A new report from the American Property Casualty Insurance Association (APCIA) found that the cost of automobile litigation rises 15 to 20 times when an attorney is involved.

The report, “Trends in Attorney Representation: US Private Passenger Automobile Insurance,” looked at more than one million claims made over the course of a 10-year period. Conducted by Milliman, an actuarial firm, the report found that claims with attorney involvement increased significantly and took longer to resolve.
“APCIA is advocating for commonsense reforms that support regulations that address deceptive or misleading lawyer advertising and include transparency and disclosure in third party litigation funding,” Bob Passmore, APCIA’s department vice president of personal lines, said. “Consumers are led to believe through aggressive and sometimes misleading advertising that they need to call a lawyer rather than their insurer when they have an insurance claim.
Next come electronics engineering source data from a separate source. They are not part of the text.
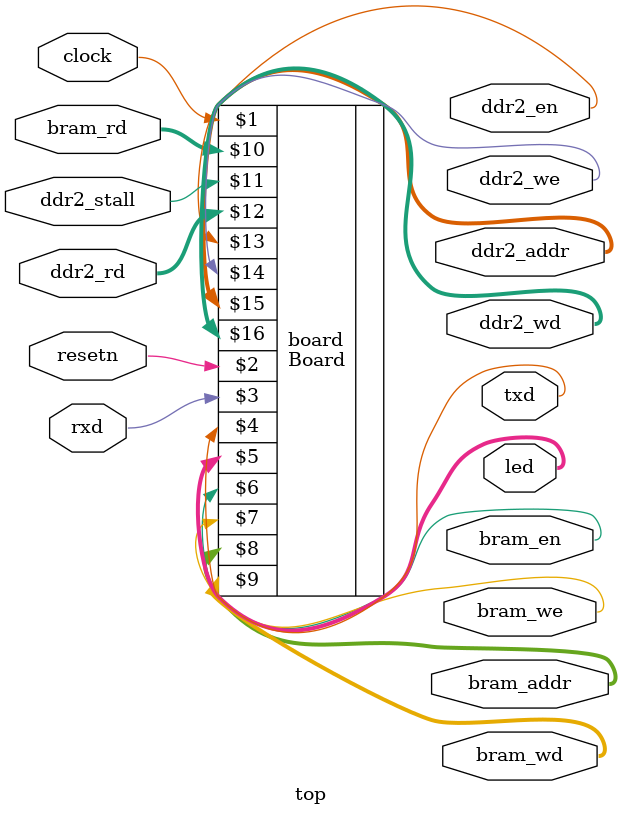
<source format=v>
`timescale 1ps/1ps

module top(
    input wire clock,
    input wire resetn,
    input wire rxd,
    output wire txd,
    output wire [15:0] led,
    
    output wire bram_en,
    output wire bram_we,
    output wire [31:0] bram_addr,
    output wire [31:0] bram_wd,
    input wire [31:0] bram_rd,
    
    input wire ddr2_stall,
    input wire [31:0] ddr2_rd,
    output wire ddr2_en,
    output wire ddr2_we,
    output wire [31:0] ddr2_addr,
    output wire [31:0] ddr2_wd
);
    Board board(clock, resetn, rxd, txd, led, bram_en, bram_we, bram_addr, bram_wd, bram_rd,
    ddr2_stall, ddr2_rd, ddr2_en, ddr2_we, ddr2_addr, ddr2_wd);
endmodule
</source>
The ideas of ‘easy money’ is a temptation that’s hard to resist.”
The report found that private passenger automobile insurance claims that involved an attorney rose from 11.5 percent to 15.3 percent over the study’s term, and that in the last five years, the number of claims greater than $500,000 has doubled. The time it takes to resolve the claim has also increased, with two-thirds of claims without an attorney being resolved in 90 days, compared to less than 9 percent of claims involving an attorney being closed within 90 days. More than 20 percent of the cases involving an attorney were still open after two years, the report found.
APCIA said advertisements on television and billboards encouraging civil litigation may be a reason for the increase. Legal services ad totaled more than $2.5 billion for more than 26.9 million ads in 2024, the association said, up more than 32 percent compared to 2022.
“The reality is that consumers end up with a false promise of a huge payday for at least two reasons: they don’t know that their insurer will make them whole, and they don’t realize how much of this money goes to lawyers, their vendors and funders,” Passmore said.